GIVEN INSTRUCTION
Recast the lines in every entry as a JSON list of strings, with one string for each line and blank lines omitted. Exclude the pictures from the answer.

Lines of data

— begin —

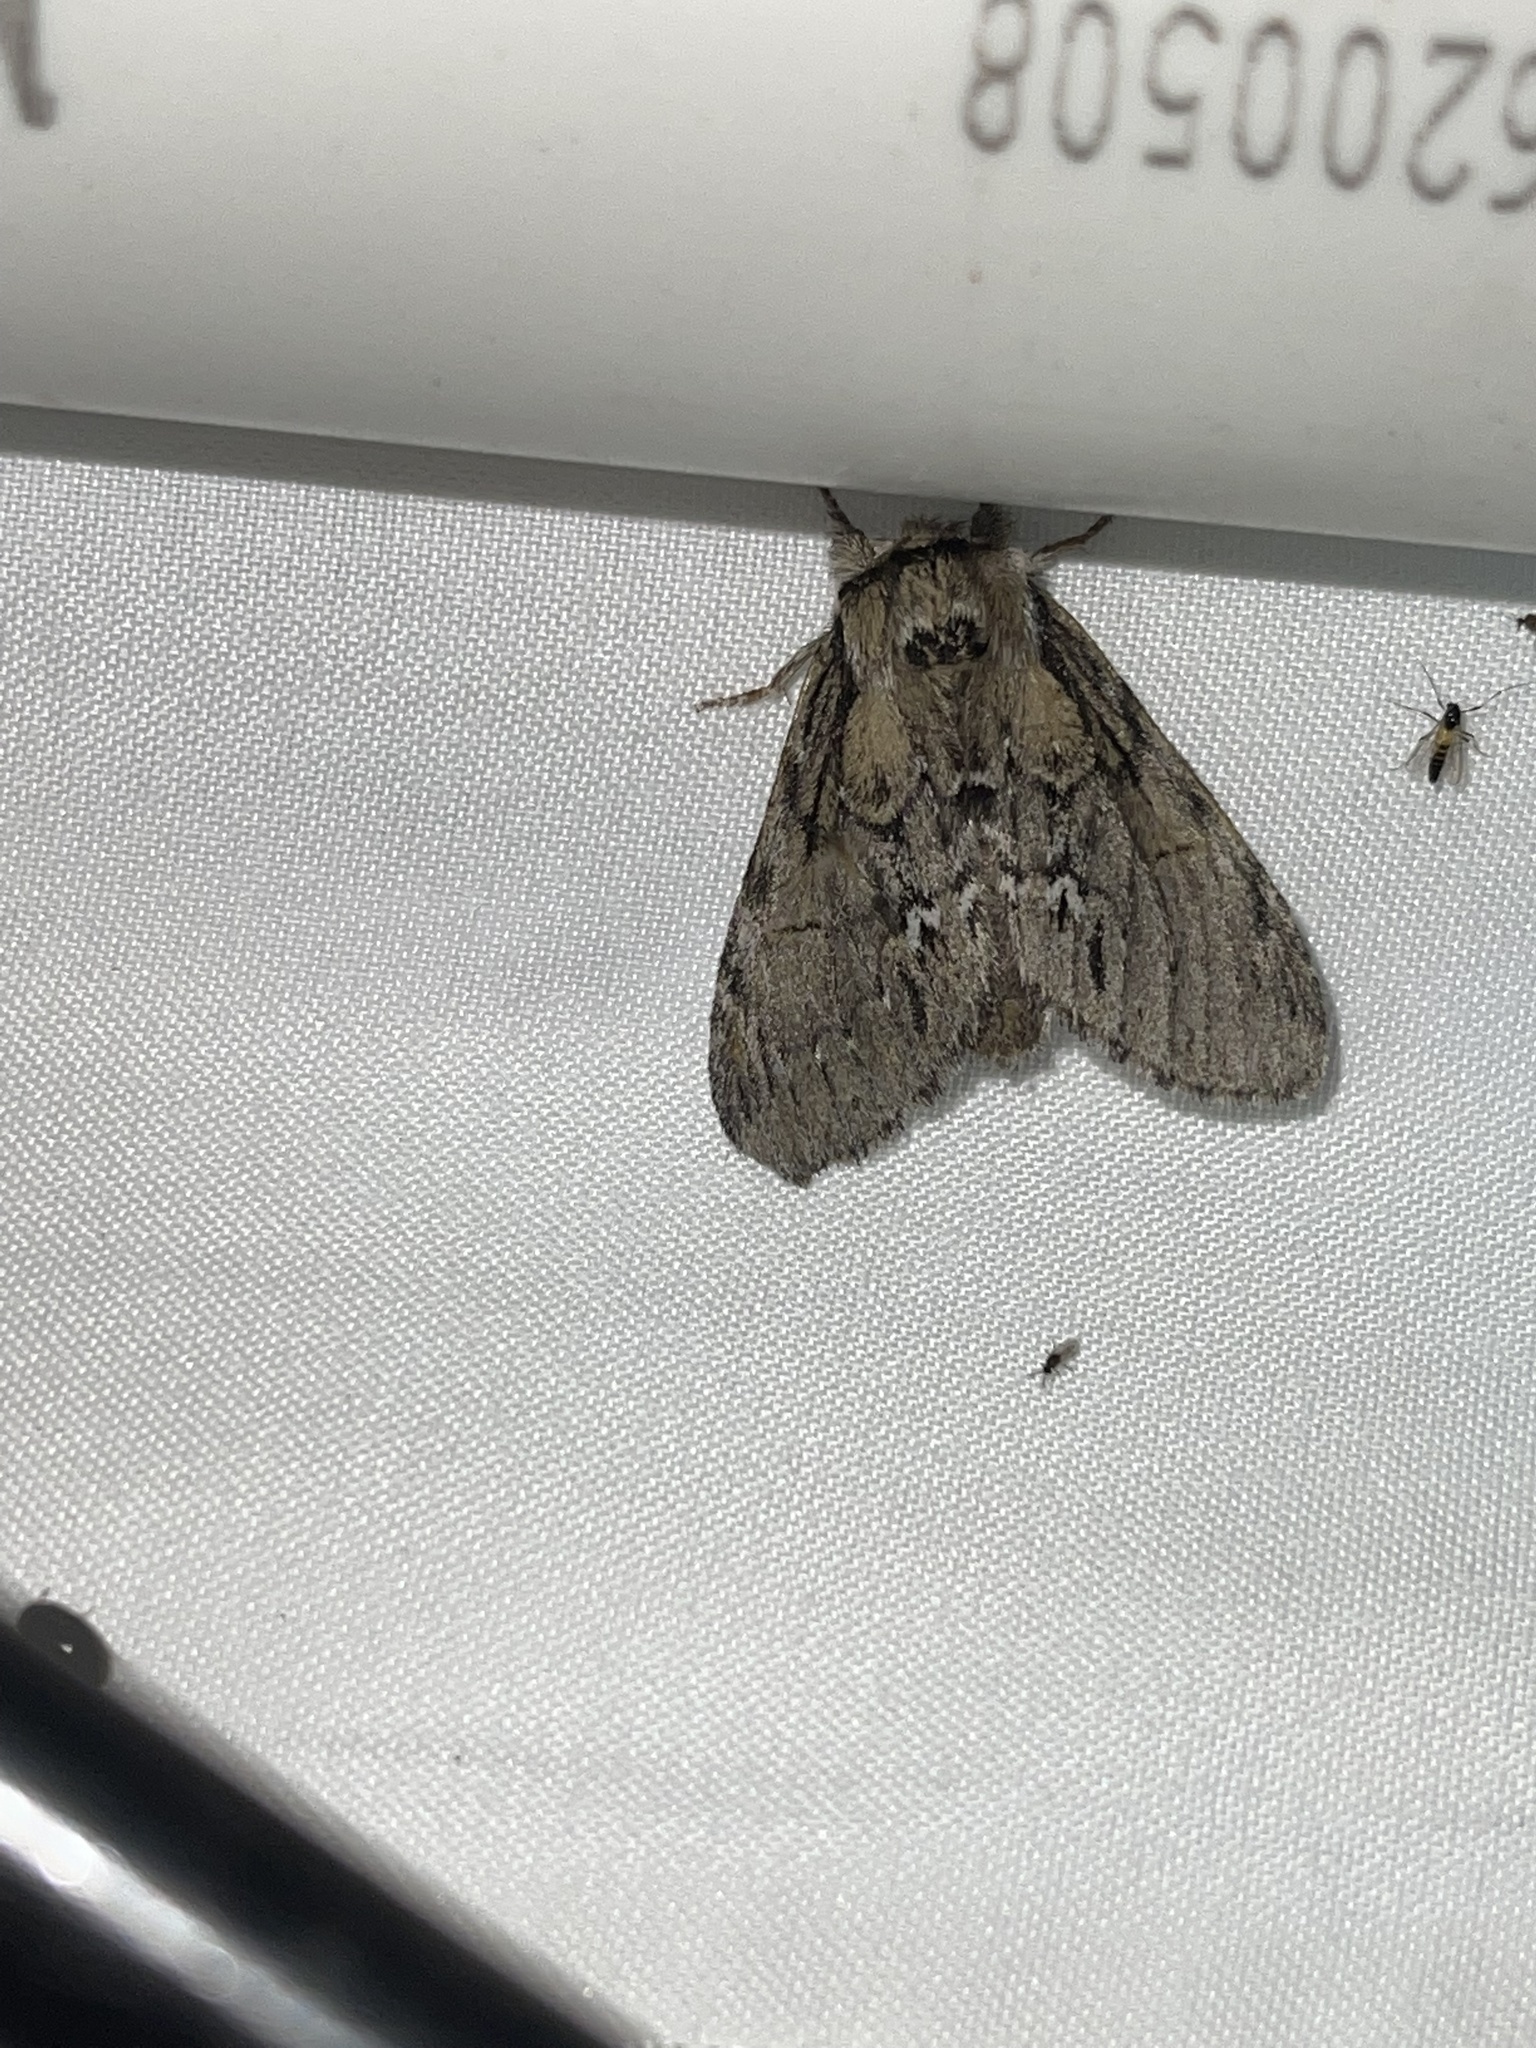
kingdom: Animalia
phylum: Arthropoda
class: Insecta
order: Lepidoptera
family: Notodontidae
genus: Paraeschra
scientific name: Paraeschra georgica
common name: Georgian prominent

— end —

SOLUTION BELOW
[
  "kingdom: Animalia",
  "phylum: Arthropoda",
  "class: Insecta",
  "order: Lepidoptera",
  "family: Notodontidae",
  "genus: Paraeschra",
  "scientific name: Paraeschra georgica",
  "common name: Georgian prominent"
]